EXERCISE:
Tell me how many lines in the data below hold the string "case", and say nothing else.

RECORDS SUPPLIED:
* * * * * * *

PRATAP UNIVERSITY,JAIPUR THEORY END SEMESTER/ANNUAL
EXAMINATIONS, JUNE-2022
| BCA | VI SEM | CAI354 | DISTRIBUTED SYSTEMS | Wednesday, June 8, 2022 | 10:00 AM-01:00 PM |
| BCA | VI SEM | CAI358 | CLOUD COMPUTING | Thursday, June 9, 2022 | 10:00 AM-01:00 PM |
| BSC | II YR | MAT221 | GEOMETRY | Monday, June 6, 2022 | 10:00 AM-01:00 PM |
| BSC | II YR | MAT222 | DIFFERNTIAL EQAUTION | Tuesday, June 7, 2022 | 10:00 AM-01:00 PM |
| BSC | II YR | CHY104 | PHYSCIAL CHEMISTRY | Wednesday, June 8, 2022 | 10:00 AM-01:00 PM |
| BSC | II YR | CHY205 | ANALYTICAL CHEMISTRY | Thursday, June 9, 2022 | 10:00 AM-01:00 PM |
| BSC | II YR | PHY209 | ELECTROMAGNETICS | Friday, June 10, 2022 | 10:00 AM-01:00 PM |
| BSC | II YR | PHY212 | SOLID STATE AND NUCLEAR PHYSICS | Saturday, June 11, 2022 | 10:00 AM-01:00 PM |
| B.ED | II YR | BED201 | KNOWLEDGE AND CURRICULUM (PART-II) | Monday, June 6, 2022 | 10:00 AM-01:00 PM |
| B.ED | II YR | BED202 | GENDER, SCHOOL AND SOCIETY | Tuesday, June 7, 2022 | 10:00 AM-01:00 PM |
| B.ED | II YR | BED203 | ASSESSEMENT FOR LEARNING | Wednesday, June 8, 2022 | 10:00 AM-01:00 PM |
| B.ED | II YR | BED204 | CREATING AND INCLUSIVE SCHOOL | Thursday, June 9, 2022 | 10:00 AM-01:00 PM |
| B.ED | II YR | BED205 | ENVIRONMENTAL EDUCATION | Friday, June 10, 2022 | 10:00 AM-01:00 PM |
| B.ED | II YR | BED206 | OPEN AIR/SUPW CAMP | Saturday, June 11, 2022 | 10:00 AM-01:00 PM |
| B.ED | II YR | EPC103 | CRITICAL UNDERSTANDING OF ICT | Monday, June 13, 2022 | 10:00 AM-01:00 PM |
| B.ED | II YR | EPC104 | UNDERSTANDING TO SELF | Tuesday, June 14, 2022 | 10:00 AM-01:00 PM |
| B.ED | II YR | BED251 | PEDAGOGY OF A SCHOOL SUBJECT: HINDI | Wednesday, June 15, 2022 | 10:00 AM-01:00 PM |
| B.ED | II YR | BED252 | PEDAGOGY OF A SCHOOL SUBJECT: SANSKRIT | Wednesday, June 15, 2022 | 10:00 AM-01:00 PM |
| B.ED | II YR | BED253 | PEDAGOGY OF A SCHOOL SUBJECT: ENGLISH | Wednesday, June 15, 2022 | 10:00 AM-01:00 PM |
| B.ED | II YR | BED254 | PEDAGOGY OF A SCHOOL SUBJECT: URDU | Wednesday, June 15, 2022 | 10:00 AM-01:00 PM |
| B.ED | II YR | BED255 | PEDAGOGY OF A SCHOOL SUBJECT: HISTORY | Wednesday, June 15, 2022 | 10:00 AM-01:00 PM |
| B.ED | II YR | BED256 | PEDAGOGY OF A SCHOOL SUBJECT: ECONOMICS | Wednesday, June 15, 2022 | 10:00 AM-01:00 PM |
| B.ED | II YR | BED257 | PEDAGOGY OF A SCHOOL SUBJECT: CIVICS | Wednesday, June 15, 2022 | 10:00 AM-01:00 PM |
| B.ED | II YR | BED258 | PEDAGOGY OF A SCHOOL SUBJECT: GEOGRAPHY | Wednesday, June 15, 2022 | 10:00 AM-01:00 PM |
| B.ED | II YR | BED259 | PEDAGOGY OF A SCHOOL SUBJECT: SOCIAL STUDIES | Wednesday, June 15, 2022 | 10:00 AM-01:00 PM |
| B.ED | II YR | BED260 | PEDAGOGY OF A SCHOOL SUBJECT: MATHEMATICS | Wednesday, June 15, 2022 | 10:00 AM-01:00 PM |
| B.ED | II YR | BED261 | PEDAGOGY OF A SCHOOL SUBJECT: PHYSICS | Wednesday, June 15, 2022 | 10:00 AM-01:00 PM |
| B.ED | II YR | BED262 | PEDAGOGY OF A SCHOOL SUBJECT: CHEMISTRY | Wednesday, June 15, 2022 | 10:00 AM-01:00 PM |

* * * * * * *

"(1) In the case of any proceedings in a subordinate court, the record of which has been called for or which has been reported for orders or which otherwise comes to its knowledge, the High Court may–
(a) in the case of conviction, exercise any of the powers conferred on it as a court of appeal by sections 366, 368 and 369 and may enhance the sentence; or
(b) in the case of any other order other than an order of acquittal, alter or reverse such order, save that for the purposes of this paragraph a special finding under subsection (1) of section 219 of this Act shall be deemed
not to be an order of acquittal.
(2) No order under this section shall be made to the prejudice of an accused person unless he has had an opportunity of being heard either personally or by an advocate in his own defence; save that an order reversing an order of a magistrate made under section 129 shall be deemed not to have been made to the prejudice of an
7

* * * * * * *

RESPONSE BOX:
3